DuckDB devrel here. You are right. This was in the FAQ but I also added it to the DuckLake documentation's main page at https://ducklake.select/docs/stable/
My employer is in the midst of migrating petabytes of data from Snowflake to DataBricks. They’re sold on the “all in one” nature of the platform and believe they’ll save significant money through a contract locking them into DataBricks running on Azure. It is a wildly disruptive process in an environment where the “Snowflake police” (as we call them) have been hounding everybody to reduce credit usage. Now the IT platform team is trying to explain units of work to non-technical VPs, for example, and there’s mass confusion. All signs point to them ending up in the same situation with expensive DataBricks bills, vendor lock in, and a future migration to try to reduce costs.

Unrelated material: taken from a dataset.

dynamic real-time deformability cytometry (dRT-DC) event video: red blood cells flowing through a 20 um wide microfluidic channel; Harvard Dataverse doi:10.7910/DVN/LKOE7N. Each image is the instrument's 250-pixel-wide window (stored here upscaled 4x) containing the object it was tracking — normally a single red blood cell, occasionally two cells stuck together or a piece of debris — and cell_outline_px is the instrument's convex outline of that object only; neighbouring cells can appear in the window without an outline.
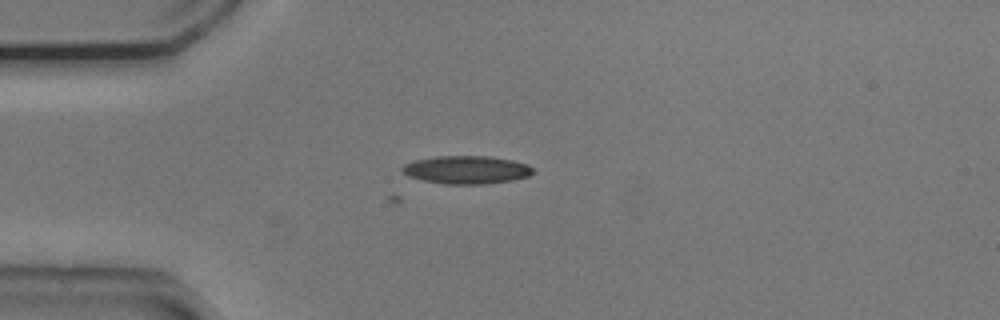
{"species": "common noctule bat (a hibernating species)", "species_latin": "Nyctalus noctula", "temperature_condition": "cold", "stored_images_in_passage": 8, "camera_frame_rate_fps": 3000, "um_per_image_px": 0.085, "animal": {"sex": "male", "body_mass_g": 20.5, "forearm_length_mm": 52.5}, "frame": {"image": 1, "passage_image": 8, "time_ms": 2.333, "image_size_px": [1000, 320], "cell_outline_px": [[536, 172], [528, 176], [512, 180], [484, 184], [444, 184], [424, 180], [408, 176], [400, 168], [404, 164], [412, 160], [436, 156], [488, 156], [512, 160], [528, 164]], "centroid_in_image_um": [39.65, 14.42], "position_along_channel_um": 45.4, "area_um2": 21.44}}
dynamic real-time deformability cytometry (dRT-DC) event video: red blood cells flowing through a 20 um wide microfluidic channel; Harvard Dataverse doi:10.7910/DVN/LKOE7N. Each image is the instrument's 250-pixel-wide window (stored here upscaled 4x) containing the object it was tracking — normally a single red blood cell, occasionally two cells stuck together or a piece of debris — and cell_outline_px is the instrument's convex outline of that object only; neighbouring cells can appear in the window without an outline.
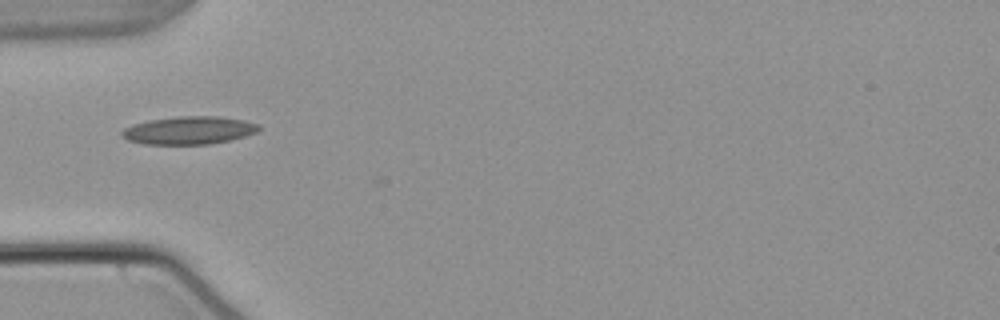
{"species": "common noctule bat (a hibernating species)", "species_latin": "Nyctalus noctula", "temperature_condition": "warm", "stored_images_in_passage": 37, "camera_frame_rate_fps": 3000, "um_per_image_px": 0.085, "animal": {"sex": "male", "body_mass_g": 21.5, "forearm_length_mm": 52.0}, "frame": {"image": 1, "passage_image": 1, "time_ms": 0.0, "image_size_px": [1000, 320], "cell_outline_px": [[260, 128], [256, 132], [244, 136], [228, 140], [208, 144], [144, 144], [128, 140], [120, 136], [120, 132], [124, 128], [132, 124], [148, 120], [180, 116], [216, 116], [244, 120], [260, 124]], "centroid_in_image_um": [16.02, 11.07], "position_along_channel_um": 69.0, "area_um2": 22.25}}
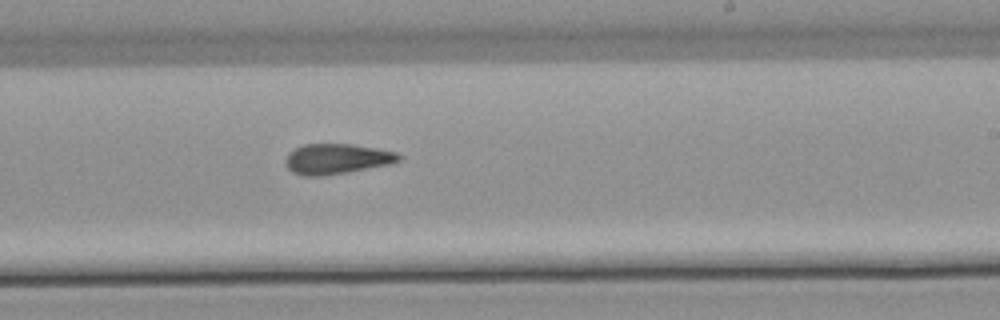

I guess what I was trying to say is that DuckLake isn’t even a blip on their radar. Should it be? Could you explain it to a non-technical marketing VP as part of a cost savings measure? What’s the DuckLake equivalent to a Unit of Work on DataBricks or a Snowflake Warehouse? If I needed to join multiple tables with billions of rows, where does the compute happen in DuckLake? Can you run your own cluster like with Clickhouse or StarRocks? How does it scale horizontally with storage and compute? How do I update it? What if there’s a security flaw? How well does it stand up to 500 people querying it simultaneously and what type of setup would I need to achieve that?
The PMs that manage the IT platform team aren’t necessarily deeply familiar with all of the technical details. A compelling introduction to DuckLake would provide the answer to some of these questions in a way that the VPs or PMs could digest it easily while providing the technical details the data workers require. For better or worse, “data lakehouse” and data warehouse and data lake all are industry jargon that is pretty impenetrable to people who don’t spend a lot of time working with the tools but who cut checks and make decisions.